Le composé ÉCOTOURISME n. m. (1992) tente de remédier aux inconvénients dénoncés du tourisme de masse en proposant l'idée d'un tourisme de découverte de la nature dans le respect de l'environnement, de la faune et de la flore des régions visitées, y compris l'environnement humain.
AGROTOURISME n. m. (1977) désigne une forme de tourisme pratiqué en zone rurale, en gîtes ruraux, chambres d'hôtes, etc. Beaucoup plus ancien, contemporain de la diffusion de la bicyclette, CYCLOTOURISME n. m. et CYCLOTOURISTE n. apparaissent en 1890 à propos du tourisme à bicyclette (alors que le tourisme automobile, contemporain, n'a pas donné lieu à un composé durable, de même que le tourisme pédestre).
À tourisme et touriste s'ajoute le dérivé de ce dernier, TOURISTIQUE adj. « relatif aux touristes, au tourisme », l'anglais touristic, rare et péjoratif, étant postérieur (1848). ◆  L'adjectif, attesté chez Töpffer (1830), ne se répand que vers la fin du XIXe s. (1894) ; il qualifie ce qui est relatif au tourisme, ce qui concerne les déplacements et activités liés au tourisme et (mil. XXe s.) ce qui attire les touristes.
■  Quelques mots ont été formés à l'aide du premier élément TOURISTICO- représentant touristique (touristico-culturel, -géographique, -sentimental...).

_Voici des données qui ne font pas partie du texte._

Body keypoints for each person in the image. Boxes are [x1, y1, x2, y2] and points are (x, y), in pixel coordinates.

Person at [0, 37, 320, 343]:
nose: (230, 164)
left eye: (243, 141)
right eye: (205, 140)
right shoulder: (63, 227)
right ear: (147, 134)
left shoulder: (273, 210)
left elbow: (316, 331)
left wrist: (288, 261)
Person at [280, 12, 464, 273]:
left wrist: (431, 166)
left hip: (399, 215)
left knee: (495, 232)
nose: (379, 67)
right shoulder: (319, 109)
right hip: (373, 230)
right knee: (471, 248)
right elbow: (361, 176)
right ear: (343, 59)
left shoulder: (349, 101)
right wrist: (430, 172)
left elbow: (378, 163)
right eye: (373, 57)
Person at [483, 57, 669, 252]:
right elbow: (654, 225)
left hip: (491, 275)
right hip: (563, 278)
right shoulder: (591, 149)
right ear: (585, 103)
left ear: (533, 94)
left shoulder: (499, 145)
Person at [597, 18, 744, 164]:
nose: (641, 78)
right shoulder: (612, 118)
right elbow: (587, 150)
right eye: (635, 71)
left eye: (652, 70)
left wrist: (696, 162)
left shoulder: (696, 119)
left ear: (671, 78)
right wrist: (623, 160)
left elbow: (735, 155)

TOURISTA ou TURISTA n. f. (u prononcé ou) est un emprunt (attesté en 1972) à l'espagnol, où le mot s'applique par dérision à la diarrhée de l'étranger qui ne supporte pas la cuisine mexicaine et signifie « la touriste ». Le mot s'emploie en français, avec ou sans ironie, à propos de la diarrhée infectieuse que peuvent contracter les étrangers séjournant dans des régions de climat différent de leurs habitudes (en général, des régions tropicales).

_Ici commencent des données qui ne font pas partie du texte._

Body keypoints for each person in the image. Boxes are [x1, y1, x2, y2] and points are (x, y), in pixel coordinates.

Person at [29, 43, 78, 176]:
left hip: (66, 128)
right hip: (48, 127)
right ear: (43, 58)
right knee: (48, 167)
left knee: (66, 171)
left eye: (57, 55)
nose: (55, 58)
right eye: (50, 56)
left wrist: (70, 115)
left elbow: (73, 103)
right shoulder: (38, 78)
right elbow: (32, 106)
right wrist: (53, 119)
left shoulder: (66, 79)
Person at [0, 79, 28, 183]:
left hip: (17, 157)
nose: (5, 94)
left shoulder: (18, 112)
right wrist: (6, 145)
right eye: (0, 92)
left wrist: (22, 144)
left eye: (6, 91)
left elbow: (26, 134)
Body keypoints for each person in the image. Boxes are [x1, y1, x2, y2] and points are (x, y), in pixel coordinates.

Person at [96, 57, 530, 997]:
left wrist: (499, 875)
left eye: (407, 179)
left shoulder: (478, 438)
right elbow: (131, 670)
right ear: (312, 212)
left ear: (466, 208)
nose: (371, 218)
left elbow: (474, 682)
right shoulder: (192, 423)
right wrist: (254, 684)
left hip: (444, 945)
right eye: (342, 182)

1 TOURLOUROU n. m., ancien nom populaire du soldat, du fantassin (1830), existait antérieurement sous les formes turlureau (XVIe s.) et turelourou (1640, dans un refrain) comme terme d'amitié de valeur imprécise. Il est formé sur le radical onomatopéique lur- que l'on a dans luron*, turlure* et, sous la forme urlu, turlututu*. P. Guiraud précise qu'il représenterait une forme dialectale et populaire de °tourloureur (comme on dit filou pour fileur), d'après le verbe expressif (onomatopéique) turelurer « jouer de la flûte ». Le développement sémantique de tourlourou se comprendrait, toujours selon P. Guiraud, par métaphore, le fusil du fantassin étant appelé clarinette en argot (1807) ; ce serait pour la même raison que le fantassin a été appelé au XIXe s. troubade, apocope de troubadour.
❏  Le tourlourou, type social du simple soldat en période de paix, souvent associé à la bonne d'enfants, est surtout évoqué à la fin du XIXe et au début du XXe siècle. Le mot est ensuite archaïque.
❏ voir TURELURE, TURLUPIN, TURLUTUTU.